This particular agreement was reached without the input of the General Assembly, but legislators can hardly claim the high ground, considering that less than 10 years ago they set up their own unconstitutional scheme to fund highways in a manner that would have bypassed their accountability to voters. The state’s Supreme Court ruled at the time that lawmakers could not delegate their taxing authority to unelected regional bodies, and the transportation-funding debate returned to the recalcitrant houses of the General Assembly.

Since that last Supreme Court decision, the fate of Virginia’s highways has languished until this year, when an accord was reached that will result in a complicated set of new taxes and fees designed to raise about $5 billion in statewide and regional transportation funds.

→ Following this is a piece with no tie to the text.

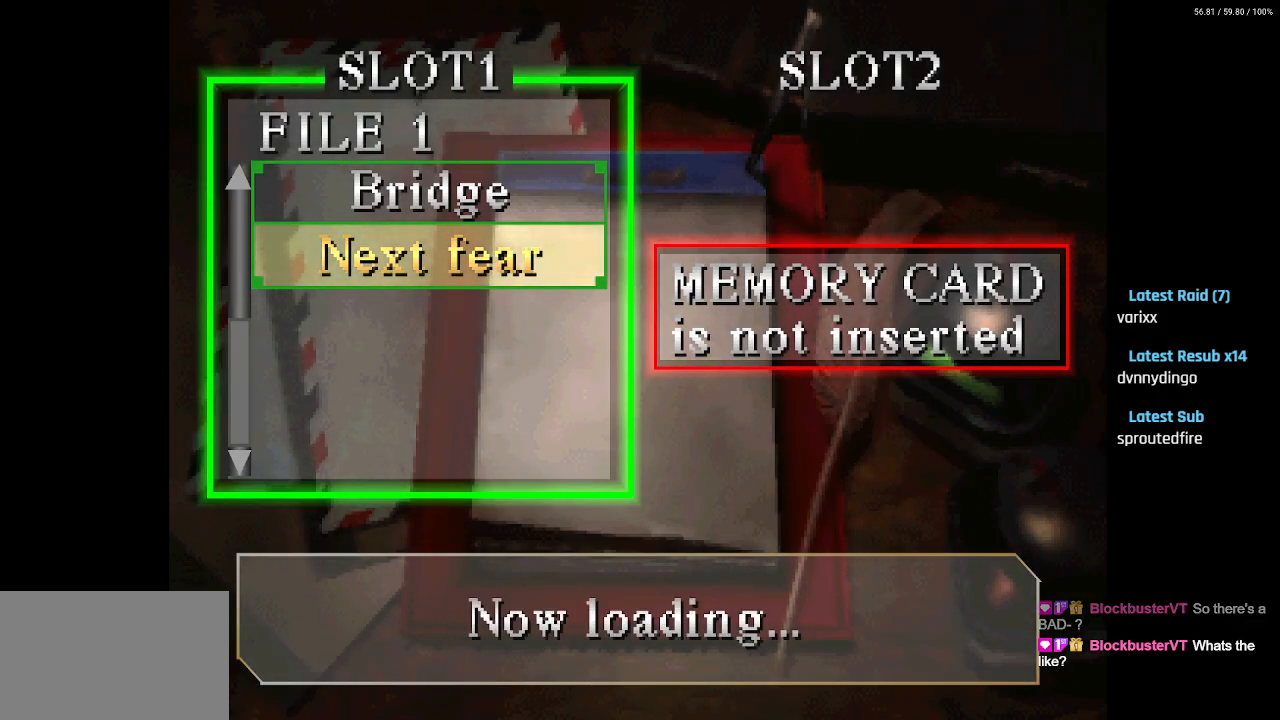
{"buttons": [], "left_stick": "center", "right_stick": "center", "events": [[33, "DPAD_LEFT", "up"]]}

This year’s legislation is imperfect, and there is reason to worry about some of the assumptions it makes regarding the funding sources — failure by Congress to pass an Internet taxation bill would result in a steep gas-tax increase, for instance. But by shouldering the responsibility for the tax increases themselves, legislators gave Virginia voters the chance to decide whether or not they approve of those actions and to register their appreciation or disapproval at the polls.

Such accountability is the reason the commonwealth’s constitution requires the General Assembly to take responsibility for taxes and fees. Any action that removes accountability from the equation — whether the action is taken by the governor or by legislators — must be vehemently opposed.

The only right way to fix Virginia’s transportation mess is in the full light of day and with the full participation of Virginia’s elected officials, acting in the full knowledge that they will be judged for their decisions, one way or the other.